It’s an American-abroad film that never seems to get its act together as to what it’s about.

The American journalist-prostitute Trish Johnson (Margaret Qualley) uses her body to advance her career and to get her stories. When stranded in the Central American city of Managua, with her passport confiscated because she wrote government unapproved stories on kidnappings, she schemes to sneak out of there on a plane and land in Costa Rica.

At a bar Trish meets the mysterious Englishman oil company businessman, Daniel (Joe Alwyn, Taylor Swift’s current boyfriend), who is in Nicaragua supposedly on a humanitarian mission but hints are given he’s some kind of agent trying to destabilize the country.

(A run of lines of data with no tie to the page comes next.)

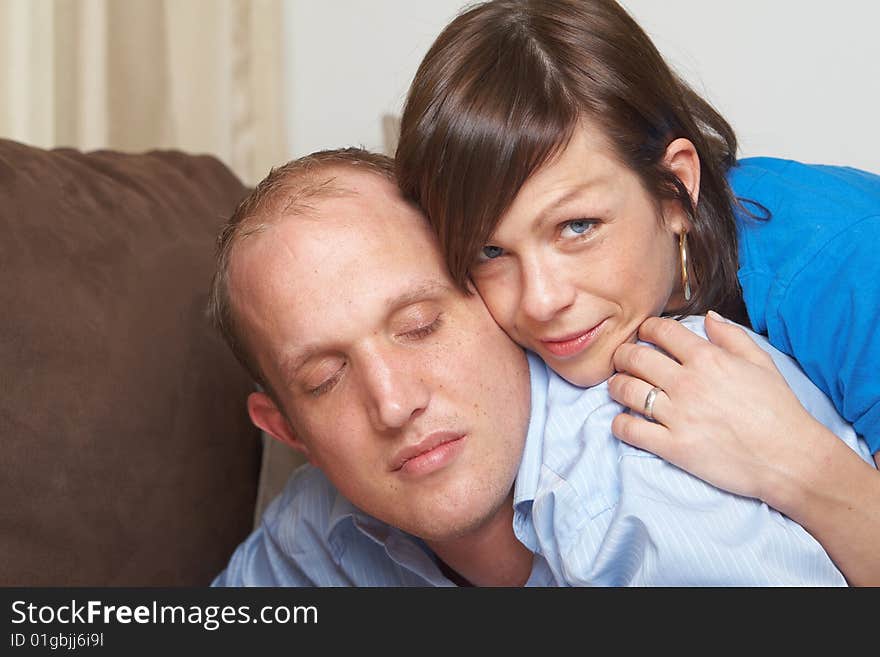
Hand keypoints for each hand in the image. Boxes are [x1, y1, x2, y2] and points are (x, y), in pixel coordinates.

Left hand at [608, 312, 827, 504]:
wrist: (791, 458)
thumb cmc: (779, 410)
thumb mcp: (762, 363)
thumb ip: (732, 336)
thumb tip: (708, 317)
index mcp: (708, 359)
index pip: (660, 331)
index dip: (645, 329)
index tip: (643, 335)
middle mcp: (688, 383)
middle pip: (634, 357)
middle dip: (622, 355)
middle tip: (623, 360)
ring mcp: (678, 416)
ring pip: (625, 390)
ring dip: (616, 386)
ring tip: (620, 387)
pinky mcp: (673, 447)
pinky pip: (629, 429)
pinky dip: (620, 423)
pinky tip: (626, 421)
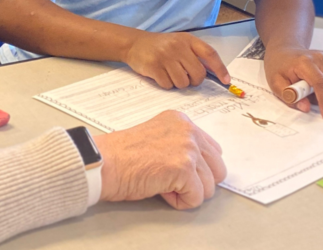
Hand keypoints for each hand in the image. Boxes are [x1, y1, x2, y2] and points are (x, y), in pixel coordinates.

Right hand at [95, 111, 226, 208]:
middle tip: (172, 181)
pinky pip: (196, 198)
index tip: (176, 171)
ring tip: (162, 183)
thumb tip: (201, 167)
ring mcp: (188, 148)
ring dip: (187, 192)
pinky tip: (160, 190)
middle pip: (218, 169)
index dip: (197, 168)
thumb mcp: (157, 138)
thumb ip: (180, 144)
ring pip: (209, 186)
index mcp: (181, 121)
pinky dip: (179, 202)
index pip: (213, 150)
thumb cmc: (122, 155)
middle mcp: (188, 130)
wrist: (105, 162)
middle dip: (198, 181)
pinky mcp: (184, 168)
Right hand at [125, 32, 228, 89]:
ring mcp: (165, 57)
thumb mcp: (180, 43)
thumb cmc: (161, 46)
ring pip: (183, 82)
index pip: (210, 54)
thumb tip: (215, 74)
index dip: (220, 69)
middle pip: (198, 74)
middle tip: (185, 76)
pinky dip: (166, 84)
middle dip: (194, 81)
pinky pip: (168, 85)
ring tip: (170, 74)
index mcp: (188, 40)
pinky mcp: (154, 67)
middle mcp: (177, 47)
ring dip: (178, 83)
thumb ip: (195, 55)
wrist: (134, 43)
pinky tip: (160, 75)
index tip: (226, 81)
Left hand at [263, 46, 322, 119]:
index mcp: (305, 62)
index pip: (321, 83)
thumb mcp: (275, 83)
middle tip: (307, 96)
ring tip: (311, 89)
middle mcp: (321, 58)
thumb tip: (306, 108)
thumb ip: (289, 97)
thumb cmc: (279, 66)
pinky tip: (318, 84)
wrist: (284, 50)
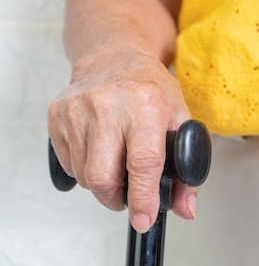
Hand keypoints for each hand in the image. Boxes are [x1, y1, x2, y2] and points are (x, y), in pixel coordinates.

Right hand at [47, 47, 195, 231]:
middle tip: (129, 194)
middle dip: (117, 198)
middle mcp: (108, 105)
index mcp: (146, 104)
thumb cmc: (150, 86)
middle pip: (103, 177)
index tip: (145, 217)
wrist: (114, 55)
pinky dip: (85, 168)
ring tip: (117, 161)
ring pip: (84, 176)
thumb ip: (187, 164)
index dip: (144, 197)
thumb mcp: (179, 116)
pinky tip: (100, 149)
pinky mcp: (58, 115)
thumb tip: (185, 207)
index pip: (142, 163)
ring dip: (102, 183)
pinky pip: (69, 164)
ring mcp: (78, 110)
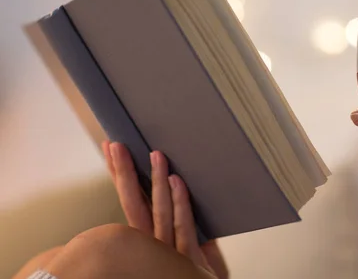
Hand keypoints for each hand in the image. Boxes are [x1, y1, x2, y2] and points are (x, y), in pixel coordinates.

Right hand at [101, 141, 228, 278]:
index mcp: (146, 238)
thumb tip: (181, 185)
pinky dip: (180, 202)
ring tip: (155, 154)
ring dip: (156, 180)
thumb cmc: (192, 271)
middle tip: (117, 146)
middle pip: (133, 203)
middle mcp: (150, 244)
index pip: (129, 200)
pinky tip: (176, 181)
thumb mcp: (182, 243)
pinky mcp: (188, 260)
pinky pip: (183, 226)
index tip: (110, 151)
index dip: (119, 175)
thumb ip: (180, 220)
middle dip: (123, 173)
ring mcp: (168, 252)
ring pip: (158, 211)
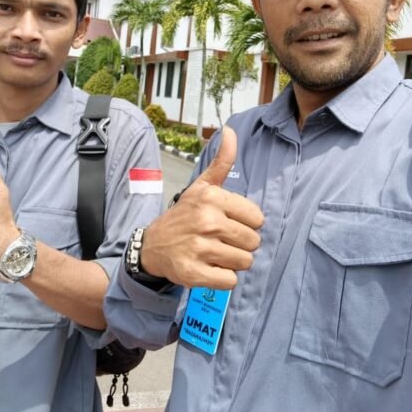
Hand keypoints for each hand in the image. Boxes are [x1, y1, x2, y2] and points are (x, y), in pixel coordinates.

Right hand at [140, 127, 263, 289]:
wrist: (153, 245)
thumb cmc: (185, 215)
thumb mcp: (202, 186)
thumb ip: (222, 161)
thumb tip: (230, 130)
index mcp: (212, 198)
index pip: (257, 219)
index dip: (246, 223)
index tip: (229, 222)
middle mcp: (206, 221)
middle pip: (253, 242)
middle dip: (241, 244)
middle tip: (221, 240)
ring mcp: (199, 248)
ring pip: (244, 262)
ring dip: (233, 262)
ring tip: (214, 254)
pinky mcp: (193, 274)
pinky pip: (230, 281)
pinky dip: (223, 278)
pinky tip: (209, 268)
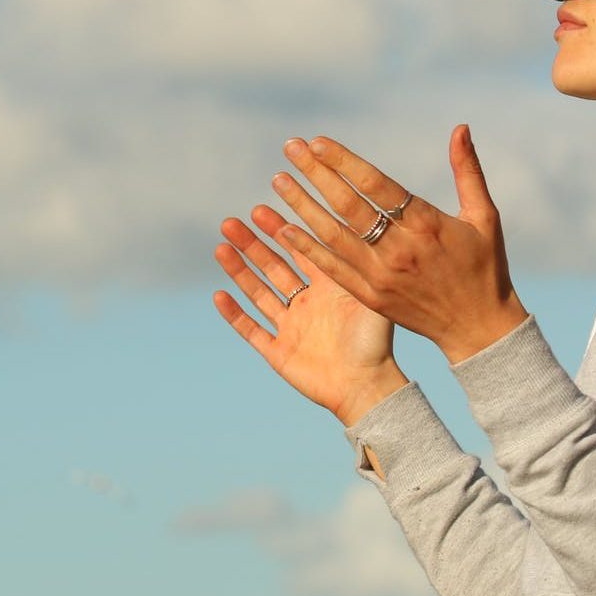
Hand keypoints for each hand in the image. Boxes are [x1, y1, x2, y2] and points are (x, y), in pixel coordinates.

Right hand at [211, 204, 408, 424]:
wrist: (368, 387)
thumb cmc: (376, 343)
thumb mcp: (368, 295)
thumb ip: (356, 263)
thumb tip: (351, 222)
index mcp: (327, 288)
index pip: (299, 250)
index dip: (279, 230)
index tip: (260, 208)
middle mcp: (306, 304)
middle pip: (272, 267)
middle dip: (252, 245)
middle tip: (232, 223)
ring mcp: (290, 328)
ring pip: (257, 293)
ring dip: (239, 271)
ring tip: (221, 247)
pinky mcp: (279, 352)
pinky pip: (251, 330)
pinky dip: (235, 314)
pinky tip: (219, 295)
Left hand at [266, 124, 527, 365]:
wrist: (478, 328)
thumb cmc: (485, 266)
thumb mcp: (484, 216)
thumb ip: (467, 170)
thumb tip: (460, 127)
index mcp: (426, 225)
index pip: (376, 185)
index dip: (343, 161)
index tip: (317, 142)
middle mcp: (399, 249)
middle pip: (348, 205)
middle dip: (316, 174)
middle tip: (290, 148)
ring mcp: (381, 276)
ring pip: (333, 235)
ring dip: (302, 206)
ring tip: (279, 181)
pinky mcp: (371, 297)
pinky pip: (332, 269)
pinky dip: (308, 249)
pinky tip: (285, 229)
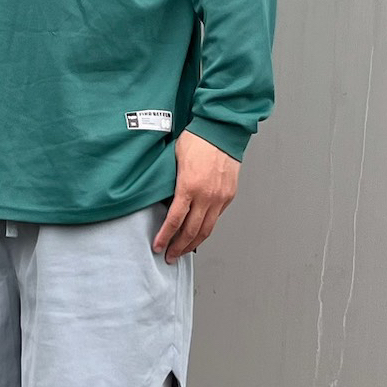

Trish prostitutes herself to him for American money, and he falls for her.

The needy Trish then meets an affable CIA agent (Benny Safdie, in a cameo), hiding his dark side, and we have already seen her amusing editor of a travel magazine (John C. Reilly), as Trish’s boss appears in a Skype.

It’s a chaotic, titillating and cynical film drowning in its own messiness. Qualley’s weird performance is an interesting one, but not enough to keep me interested in characters I’m not interested in.


Stars at Noon never figures out what it’s about, and strains to be poignant when it tries to be relevant.

It played at the Cannes Film Festival.